WHAT IS NEEDED: Edit the lines from the start of the records through the line that contains "common name: American beaver", replacing "phylum" with "division" and leaving everything else unchanged. Return only those lines.
________________________________________
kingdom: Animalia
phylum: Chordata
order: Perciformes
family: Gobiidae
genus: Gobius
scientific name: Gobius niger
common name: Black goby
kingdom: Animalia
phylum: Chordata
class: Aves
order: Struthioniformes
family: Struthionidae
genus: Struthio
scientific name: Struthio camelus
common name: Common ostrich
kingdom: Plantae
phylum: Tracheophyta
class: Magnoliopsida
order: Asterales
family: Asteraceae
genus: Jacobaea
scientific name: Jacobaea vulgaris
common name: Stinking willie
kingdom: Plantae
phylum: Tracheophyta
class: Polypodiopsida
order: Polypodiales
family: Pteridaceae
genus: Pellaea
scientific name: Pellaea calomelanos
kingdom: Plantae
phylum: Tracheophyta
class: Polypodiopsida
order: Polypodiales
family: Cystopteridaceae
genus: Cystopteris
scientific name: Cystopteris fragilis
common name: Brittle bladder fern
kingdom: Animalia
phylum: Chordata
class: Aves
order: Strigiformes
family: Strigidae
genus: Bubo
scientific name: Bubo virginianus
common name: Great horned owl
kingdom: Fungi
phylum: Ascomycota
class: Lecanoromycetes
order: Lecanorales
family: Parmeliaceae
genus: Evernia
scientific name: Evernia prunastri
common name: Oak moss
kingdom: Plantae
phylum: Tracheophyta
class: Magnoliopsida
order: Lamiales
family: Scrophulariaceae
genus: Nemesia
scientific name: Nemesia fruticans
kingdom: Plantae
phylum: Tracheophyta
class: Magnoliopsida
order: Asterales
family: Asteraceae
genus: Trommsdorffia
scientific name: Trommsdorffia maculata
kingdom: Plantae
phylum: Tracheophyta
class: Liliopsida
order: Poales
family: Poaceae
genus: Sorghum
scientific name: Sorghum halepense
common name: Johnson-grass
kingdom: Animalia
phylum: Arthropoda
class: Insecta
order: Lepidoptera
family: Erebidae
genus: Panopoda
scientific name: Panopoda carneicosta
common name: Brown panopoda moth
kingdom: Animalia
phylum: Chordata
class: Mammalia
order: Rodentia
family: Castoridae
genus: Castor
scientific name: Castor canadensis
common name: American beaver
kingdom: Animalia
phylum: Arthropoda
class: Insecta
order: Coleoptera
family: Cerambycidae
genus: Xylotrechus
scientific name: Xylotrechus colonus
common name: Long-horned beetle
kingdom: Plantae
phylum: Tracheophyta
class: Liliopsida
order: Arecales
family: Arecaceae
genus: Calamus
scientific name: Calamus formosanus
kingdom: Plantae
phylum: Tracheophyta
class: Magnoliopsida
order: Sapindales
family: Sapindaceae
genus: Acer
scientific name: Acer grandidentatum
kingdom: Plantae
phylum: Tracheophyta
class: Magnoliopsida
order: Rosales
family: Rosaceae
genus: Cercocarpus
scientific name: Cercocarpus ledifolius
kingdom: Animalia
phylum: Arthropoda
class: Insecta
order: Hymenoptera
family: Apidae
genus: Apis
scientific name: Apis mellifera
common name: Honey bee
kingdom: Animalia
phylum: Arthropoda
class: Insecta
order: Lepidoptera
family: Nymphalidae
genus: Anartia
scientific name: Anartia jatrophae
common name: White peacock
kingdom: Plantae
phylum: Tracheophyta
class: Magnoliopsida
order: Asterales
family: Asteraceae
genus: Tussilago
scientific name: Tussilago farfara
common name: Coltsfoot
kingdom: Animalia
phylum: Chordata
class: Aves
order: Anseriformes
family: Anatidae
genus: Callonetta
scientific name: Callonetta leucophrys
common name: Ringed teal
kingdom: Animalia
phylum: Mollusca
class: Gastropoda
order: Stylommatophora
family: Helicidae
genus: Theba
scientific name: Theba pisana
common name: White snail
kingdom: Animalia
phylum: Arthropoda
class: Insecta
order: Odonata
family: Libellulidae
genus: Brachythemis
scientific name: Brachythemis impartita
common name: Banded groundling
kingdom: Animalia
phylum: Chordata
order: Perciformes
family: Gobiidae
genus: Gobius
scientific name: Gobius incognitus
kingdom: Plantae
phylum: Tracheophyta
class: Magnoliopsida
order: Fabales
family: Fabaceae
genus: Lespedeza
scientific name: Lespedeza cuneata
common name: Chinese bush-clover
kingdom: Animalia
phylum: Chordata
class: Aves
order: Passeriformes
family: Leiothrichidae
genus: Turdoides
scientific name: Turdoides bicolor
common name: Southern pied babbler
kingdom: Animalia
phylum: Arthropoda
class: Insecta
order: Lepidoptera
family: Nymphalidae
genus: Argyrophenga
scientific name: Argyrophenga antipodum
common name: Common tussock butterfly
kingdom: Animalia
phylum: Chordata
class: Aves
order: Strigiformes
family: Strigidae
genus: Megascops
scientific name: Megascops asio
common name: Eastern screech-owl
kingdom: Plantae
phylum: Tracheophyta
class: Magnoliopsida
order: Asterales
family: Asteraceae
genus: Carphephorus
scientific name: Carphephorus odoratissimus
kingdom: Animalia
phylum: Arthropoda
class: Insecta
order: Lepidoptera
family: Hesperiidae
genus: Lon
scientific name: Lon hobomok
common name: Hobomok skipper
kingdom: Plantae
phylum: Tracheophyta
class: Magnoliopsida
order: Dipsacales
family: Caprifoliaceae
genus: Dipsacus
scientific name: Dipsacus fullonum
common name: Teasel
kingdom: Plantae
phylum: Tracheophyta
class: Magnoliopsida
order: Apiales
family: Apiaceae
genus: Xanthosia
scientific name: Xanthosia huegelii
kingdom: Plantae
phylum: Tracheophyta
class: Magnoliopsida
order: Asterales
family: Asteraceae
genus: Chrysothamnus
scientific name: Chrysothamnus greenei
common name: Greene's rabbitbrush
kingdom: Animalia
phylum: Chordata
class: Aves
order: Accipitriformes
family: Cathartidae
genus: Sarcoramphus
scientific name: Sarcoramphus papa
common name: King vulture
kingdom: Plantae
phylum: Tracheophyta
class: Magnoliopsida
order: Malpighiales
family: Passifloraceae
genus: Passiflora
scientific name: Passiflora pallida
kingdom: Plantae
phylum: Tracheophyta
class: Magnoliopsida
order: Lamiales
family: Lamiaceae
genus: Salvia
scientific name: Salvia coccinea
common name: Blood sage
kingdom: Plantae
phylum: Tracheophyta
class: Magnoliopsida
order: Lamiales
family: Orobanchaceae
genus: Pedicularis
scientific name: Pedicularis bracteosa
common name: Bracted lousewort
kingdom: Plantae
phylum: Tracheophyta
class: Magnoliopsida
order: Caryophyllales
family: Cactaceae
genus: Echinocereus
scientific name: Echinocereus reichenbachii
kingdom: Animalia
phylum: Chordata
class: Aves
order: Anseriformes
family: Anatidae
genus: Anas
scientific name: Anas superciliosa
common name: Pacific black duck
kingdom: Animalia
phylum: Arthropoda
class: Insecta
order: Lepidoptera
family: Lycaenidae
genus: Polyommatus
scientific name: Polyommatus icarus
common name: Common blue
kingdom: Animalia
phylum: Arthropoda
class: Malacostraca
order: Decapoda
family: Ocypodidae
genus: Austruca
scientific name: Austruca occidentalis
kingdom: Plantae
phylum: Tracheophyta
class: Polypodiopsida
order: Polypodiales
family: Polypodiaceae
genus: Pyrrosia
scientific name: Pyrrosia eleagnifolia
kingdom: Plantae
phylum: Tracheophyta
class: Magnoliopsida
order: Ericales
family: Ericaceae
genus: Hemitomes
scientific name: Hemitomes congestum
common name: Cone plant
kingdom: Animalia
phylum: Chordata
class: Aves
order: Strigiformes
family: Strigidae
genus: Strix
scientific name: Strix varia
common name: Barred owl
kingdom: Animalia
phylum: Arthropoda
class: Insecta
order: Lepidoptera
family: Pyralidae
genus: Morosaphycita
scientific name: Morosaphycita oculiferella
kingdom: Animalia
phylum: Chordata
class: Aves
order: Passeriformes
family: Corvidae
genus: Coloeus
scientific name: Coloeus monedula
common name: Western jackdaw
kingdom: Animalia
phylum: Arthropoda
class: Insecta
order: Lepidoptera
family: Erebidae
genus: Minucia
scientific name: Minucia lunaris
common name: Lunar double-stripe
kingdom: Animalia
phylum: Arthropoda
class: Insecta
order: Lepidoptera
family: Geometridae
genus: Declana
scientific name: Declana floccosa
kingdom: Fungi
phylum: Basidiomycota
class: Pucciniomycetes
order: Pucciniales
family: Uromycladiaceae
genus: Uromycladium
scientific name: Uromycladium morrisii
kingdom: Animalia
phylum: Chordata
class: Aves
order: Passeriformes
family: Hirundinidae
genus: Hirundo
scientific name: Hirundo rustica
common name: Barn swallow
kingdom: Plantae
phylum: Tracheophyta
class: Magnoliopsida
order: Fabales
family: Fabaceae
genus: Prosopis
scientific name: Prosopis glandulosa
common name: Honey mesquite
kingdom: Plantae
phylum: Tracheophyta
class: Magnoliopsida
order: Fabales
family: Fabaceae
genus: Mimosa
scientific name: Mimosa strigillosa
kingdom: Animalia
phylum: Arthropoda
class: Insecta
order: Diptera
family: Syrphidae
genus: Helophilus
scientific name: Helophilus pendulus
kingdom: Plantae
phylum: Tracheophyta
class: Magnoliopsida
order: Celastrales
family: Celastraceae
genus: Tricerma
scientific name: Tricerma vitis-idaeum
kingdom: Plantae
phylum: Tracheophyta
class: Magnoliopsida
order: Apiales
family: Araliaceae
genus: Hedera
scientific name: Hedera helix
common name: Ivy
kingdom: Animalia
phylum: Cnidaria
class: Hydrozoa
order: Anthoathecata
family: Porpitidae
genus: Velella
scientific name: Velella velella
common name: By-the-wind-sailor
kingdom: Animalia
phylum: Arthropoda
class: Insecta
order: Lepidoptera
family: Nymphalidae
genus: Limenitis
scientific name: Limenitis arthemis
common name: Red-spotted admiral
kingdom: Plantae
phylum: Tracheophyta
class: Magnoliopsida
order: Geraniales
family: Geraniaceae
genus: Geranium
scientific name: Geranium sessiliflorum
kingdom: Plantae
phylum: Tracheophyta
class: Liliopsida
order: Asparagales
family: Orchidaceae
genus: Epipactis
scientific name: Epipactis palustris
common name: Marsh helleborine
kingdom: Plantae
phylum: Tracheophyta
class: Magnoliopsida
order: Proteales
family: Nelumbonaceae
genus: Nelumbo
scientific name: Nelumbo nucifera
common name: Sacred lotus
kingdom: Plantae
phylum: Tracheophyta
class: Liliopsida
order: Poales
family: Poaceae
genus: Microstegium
________________________________________
EXERCISE RESULT:
kingdom: Animalia
division: Chordata
order: Perciformes
family: Gobiidae
genus: Gobius
scientific name: Gobius niger
common name: Black goby
kingdom: Animalia
division: Chordata
class: Aves
order: Struthioniformes
family: Struthionidae
genus: Struthio
scientific name: Struthio camelus
common name: Common ostrich
kingdom: Plantae
division: Tracheophyta
class: Magnoliopsida
order: Asterales
family: Asteraceae
genus: Jacobaea
scientific name: Jacobaea vulgaris
common name: Stinking willie
kingdom: Plantae
division: Tracheophyta
class: Polypodiopsida
order: Polypodiales
family: Pteridaceae
genus: Pellaea
scientific name: Pellaea calomelanos
kingdom: Plantae
division: Tracheophyta
class: Polypodiopsida
order: Polypodiales
family: Cystopteridaceae
genus: Cystopteris
scientific name: Cystopteris fragilis
common name: Brittle bladder fern
kingdom: Animalia
division: Chordata
class: Aves
order: Strigiformes
family: Strigidae
genus: Bubo
scientific name: Bubo virginianus
common name: Great horned owl
kingdom: Fungi
division: Ascomycota
class: Lecanoromycetes
order: Lecanorales
family: Parmeliaceae
genus: Evernia
scientific name: Evernia prunastri
common name: Oak moss
kingdom: Plantae
division: Tracheophyta
class: Magnoliopsida
order: Lamiales
family: Scrophulariaceae
genus: Nemesia
scientific name: Nemesia fruticans
kingdom: Plantae
division: Tracheophyta
class: Magnoliopsida
order: Asterales
family: Asteraceae
genus: Trommsdorffia
scientific name: Trommsdorffia maculata
kingdom: Plantae
division: Tracheophyta
class: Liliopsida
order: Poales
family: Poaceae
genus: Sorghum
scientific name: Sorghum halepense
common name: Johnson-grass
kingdom: Animalia
division: Arthropoda
class: Insecta
order: Lepidoptera
family: Erebidae
genus: Panopoda
scientific name: Panopoda carneicosta
common name: Brown panopoda moth
kingdom: Animalia
division: Chordata
class: Mammalia
order: Rodentia
family: Castoridae
genus: Castor
scientific name: Castor canadensis
common name: American beaver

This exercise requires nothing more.